One Redditor, S_fan, thinks that Claire should kill Frank much in the same way that Frank killed a dog in the very first episode of House of Cards:
"In the opening scene of the pilot a dog gets hit by a car in front of Frank's house and is suffering and unlikely to survive. Frank comes out and says something to the effect of 'something you need to put a maimed poor animal out of its misery' and ends the dogs suffering. Technically Frank's political career and even freedom is in as bad of shape as that dog life was. Maybe Claire decides to 'put him down'."
It makes a certain kind of sense and would serve as a nice bookend to Frank's tenure on the show.
One Redditor pointed out that the show may have already been foreshadowing Frank's death long before Spacey's sexual misconduct came to light, referring to the poor health of Frank's liver, following him getting shot. Redditor kakallak pointed out:
"They already floated it in the last season. Frank Underwood is relying on number of medications pursuant to his liver replacement after being shot. Easy fix really, quite convenient."
Makes sense, actually.
Spacey doesn't necessarily need to be on the scene for the house of cards he's built up to come crashing down. Could the show shift its focus from the Underwood presidency to the journalists uncovering the corruption within that could cause the whole thing to fall in on itself? Tom Hammerschmidt, one of the journalists in the show, has done a lot of deep diving into Frank's scheme to impeach former president Garrett Walker, so who's to say he won't publish an article that lands Frank in prison?

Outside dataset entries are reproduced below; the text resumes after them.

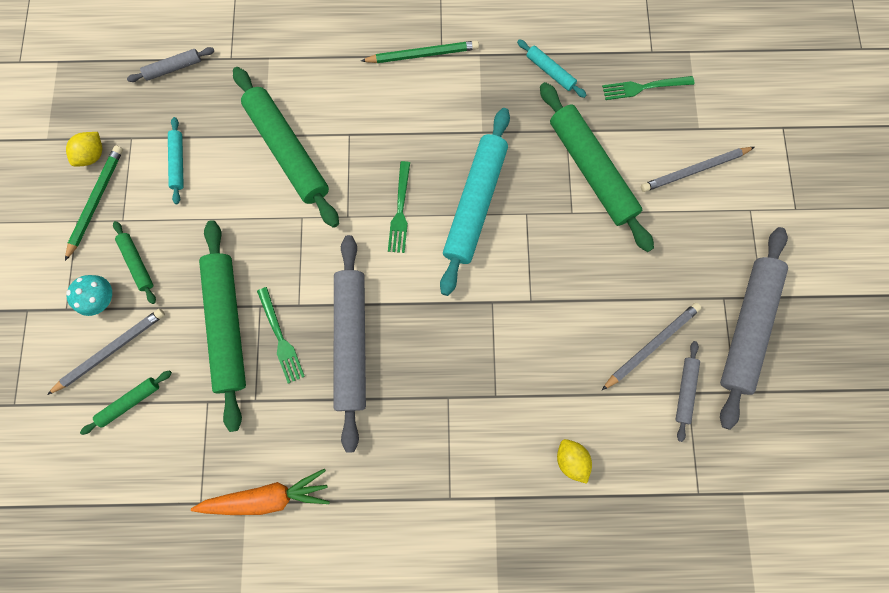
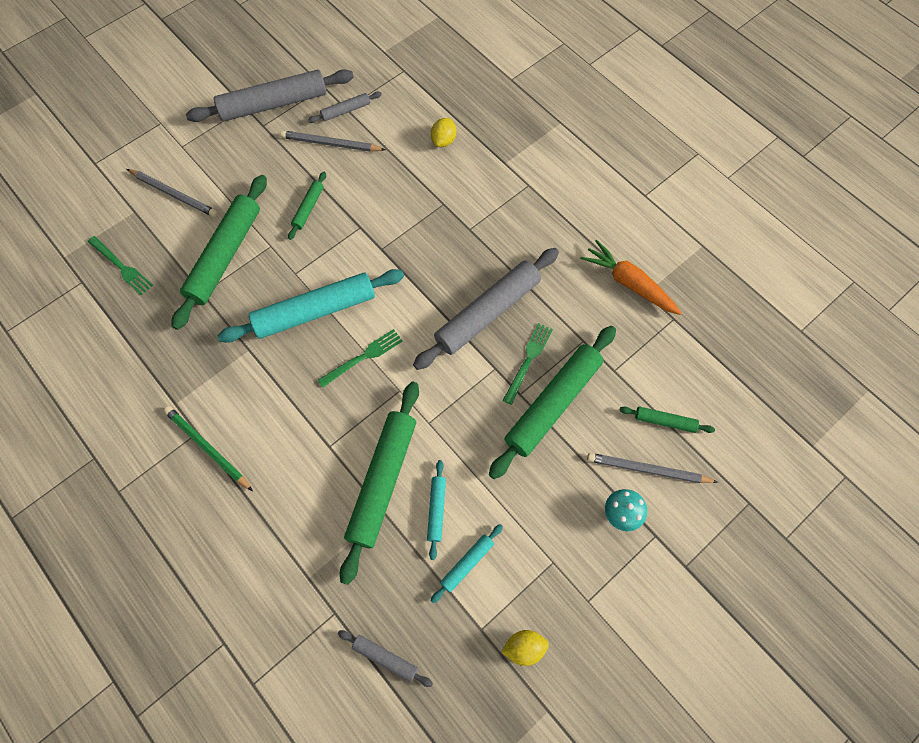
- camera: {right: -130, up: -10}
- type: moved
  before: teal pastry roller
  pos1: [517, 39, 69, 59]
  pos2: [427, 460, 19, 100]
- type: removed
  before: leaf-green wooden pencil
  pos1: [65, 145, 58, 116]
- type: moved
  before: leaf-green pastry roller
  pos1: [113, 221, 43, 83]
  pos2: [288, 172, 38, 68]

The actor behind Hammerschmidt's character also thinks this might be the case. Boris McIver has said that he wants to bring Frank down in Season 6:
"I hope that I get to bring the Underwoods to justice. Even if they are ultimately going to get pardoned anyway, which happens to most presidents. Even if it came down to them being publicly accused for their crimes and arrested. With Stamper being under house arrest for what he is being accused of, that is crazy! It would be nice if I were able to make it happen."
Who's to say that the show will even address Frank's death in depth? One Reddit user certainly thinks this will be the case. As boxjellyblues speculates:
"Does it have to be justified? Just cold-open to Frank Underwood's casket draped in a flag and move on. This is a weird situation - everybody will know the real reason for Spacey not being in the show, so any extensive explanations are just going to come across as pointless filler."
This could definitely be the easiest, cleanest and most efficient way for the show to carry on without focusing on Spacey's sexual assault-related absence.